В новогоднюю ночь, отражая первое вторжение русских, жгли бронеколонну в районе вокзала. Стояла на площади в мерцаниях ослепительная новогодняя елка. Дымили моторами танки, артиллерийские тягачи, боевые машины. Экипажи легкомысленно и победно вылезали на броню, любовались зимним нарядным городом. С крыш, из подвалов, из распахнутых окон, под разными углами, исчерчивая воздух шипящими трассами, полетели гранаты. Вонзались в борта и башни, прожигали сталь, вышвыривали в воздух гулкие разноцветные взрывы, изрыгали из люков зеленое ядовитое пламя. Гибли в огне танкисты. Спекался в раскаленной броне десант. Летела вверх оторванная детонацией башня. Как факел, бежал и падал облитый горючим солдат. Илияс, установив на подоконнике ручной пулемет, поливал огнем площадь, хохотал, матерился, счастливо озирался оскаленным горбоносым лицом.
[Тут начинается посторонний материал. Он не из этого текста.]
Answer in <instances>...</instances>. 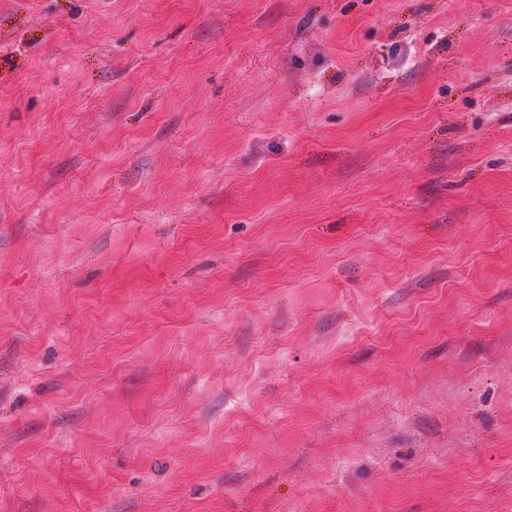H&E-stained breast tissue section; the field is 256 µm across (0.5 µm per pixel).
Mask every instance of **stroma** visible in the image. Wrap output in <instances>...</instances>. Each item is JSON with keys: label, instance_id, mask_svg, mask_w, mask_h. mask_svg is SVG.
Returning <instances> with one entry per match:
<instances>
[{"label": "stroma", "instance_id": "obj_1", "mask_svg": "<svg viewBox=\"0 0 512 512\" xmlns=\"http://www.w3.org/2000/svg\"><path fill=\"white\" fill-rule=\"evenodd\" d=\"M0 512H512V0H0Z\"/></svg>", "mask_w": 512, "mask_h": 512}]
</instances>
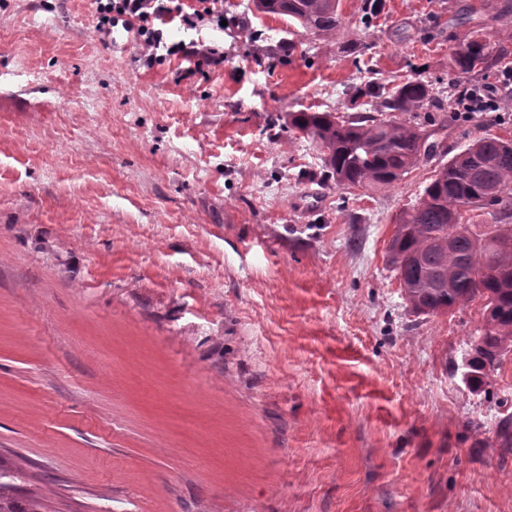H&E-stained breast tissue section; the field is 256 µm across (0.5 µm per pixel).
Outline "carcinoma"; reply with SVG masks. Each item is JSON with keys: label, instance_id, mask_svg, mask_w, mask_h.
I'll list each match as a JSON object with an SVG mask.
<instances>
[{"label": "carcinoma", "instance_id": "obj_1", "mask_svg": "<svg viewBox=\"0 0 512 512\" xmlns=\"http://www.w3.org/2000/svg\"><path fill=\"white\" fill-rule=\"evenodd\" d=\"M340 0H253L263 14L286 16L319 37L342 26ZM508 56L494 51L481 30L459 41L448 61V92L415 77L392 88L367 84L370 112L344 118L332 112L288 114V128L312 140L324 179L339 186L385 187L423 161L447 155L448 108L462 92L459 78L488 74ZM429 110L433 132L399 121L397 112ZM491 214L494 235L473 219ZM453 239H448V234ZM387 264L397 272L405 301L416 314L447 313L476 297L484 316L470 337L467 381L484 384L512 348V138L476 137L435 170L419 201L403 212L391 239ZM15 473L0 463V512H39L34 500L16 496Z\"/></svg>", "mask_w": 512, "mask_h": 512}]
</instances>
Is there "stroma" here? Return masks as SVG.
Masks as SVG:
<instances>
[{"label":"stroma","mask_w":512,"mask_h":512,"mask_svg":"<svg viewBox=\"0 0 512 512\" xmlns=\"http://www.w3.org/2000/svg\"><path fill=\"white\" fill-rule=\"evenodd\" d=\"M360 4L325 38L224 0L165 37L223 51L197 68L92 0H0V461L41 512H512V351L472 389L483 300L414 314L386 263L443 157L344 188L288 129L370 81L447 86L470 28L512 48V10ZM498 79L449 153L512 137Z\"/></svg>","instance_id":"1"}]
</instances>
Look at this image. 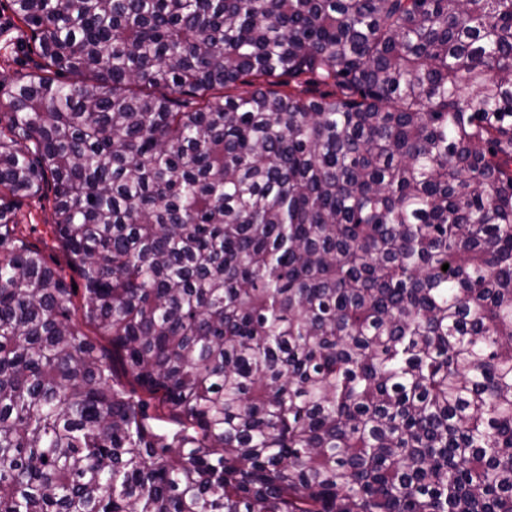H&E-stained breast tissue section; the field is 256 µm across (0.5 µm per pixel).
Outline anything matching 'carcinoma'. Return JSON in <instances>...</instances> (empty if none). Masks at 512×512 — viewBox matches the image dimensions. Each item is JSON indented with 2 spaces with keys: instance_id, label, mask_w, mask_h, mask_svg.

Через день пировали в пригородной вилле, забив четырех баранов, прихватив ящик водки и веселых разгульных татарок, побывавших в турецких публичных домах, обученных искусству любви. Всю ночь с Илиясом пили водку, снимали с раскаленных шампуров душистое мясо, принимали донесения о потерях врага, о захваченных пленных, о брошенных русскими транспортерах и танках. Расходились с татарками по разным половинам дома, падали в глубокие, под шелковыми балдахинами постели. Под утро, оттолкнув докучную девку с влажными козьими грудями, пошел босиком по коврам отыскивать друга. Нашел Илияса в спальной. На кровати, голая, лежала татарка, выставила круглый, с темным пупком, живот. Илияс расставлял на животе автоматные патроны. Приказывал ей не дышать. Девка крепилась, терпела, а потом начинала смеяться,В тот день не будет ни одна душа
Обижена не по заслугам,
И вам воздастся лишь за те поступки,
Которые вы совершили в жизни ближней…
Мулла читал погребальную суру. Рокочущий, струнный, стенающий звук породил вибрацию мира, в котором остановилось время, вмороженное в стеклянную ночь. Зрачки, словно из глубины окаменелого тела, не в силах шевельнуться в глазницах, видели струйку земли, побежавшую из-под ноги охранника в могильную яму. Далекую, взлетевшую над крышей осветительную ракету, беззвучно сносимую ветром. Падение чистых снежинок в хрустальных лучах прожектора. В его остановившемся сердце, в оцепеневшем сознании задержалась одна-единственная сладкая мысль, что и его убьют, и они встретятся с другом в небесном саду, под навесом, с которого свисают солнечные виноградные гроздья, за чистым деревенским столом, на котором стоит маленькая бирюзовая чаша.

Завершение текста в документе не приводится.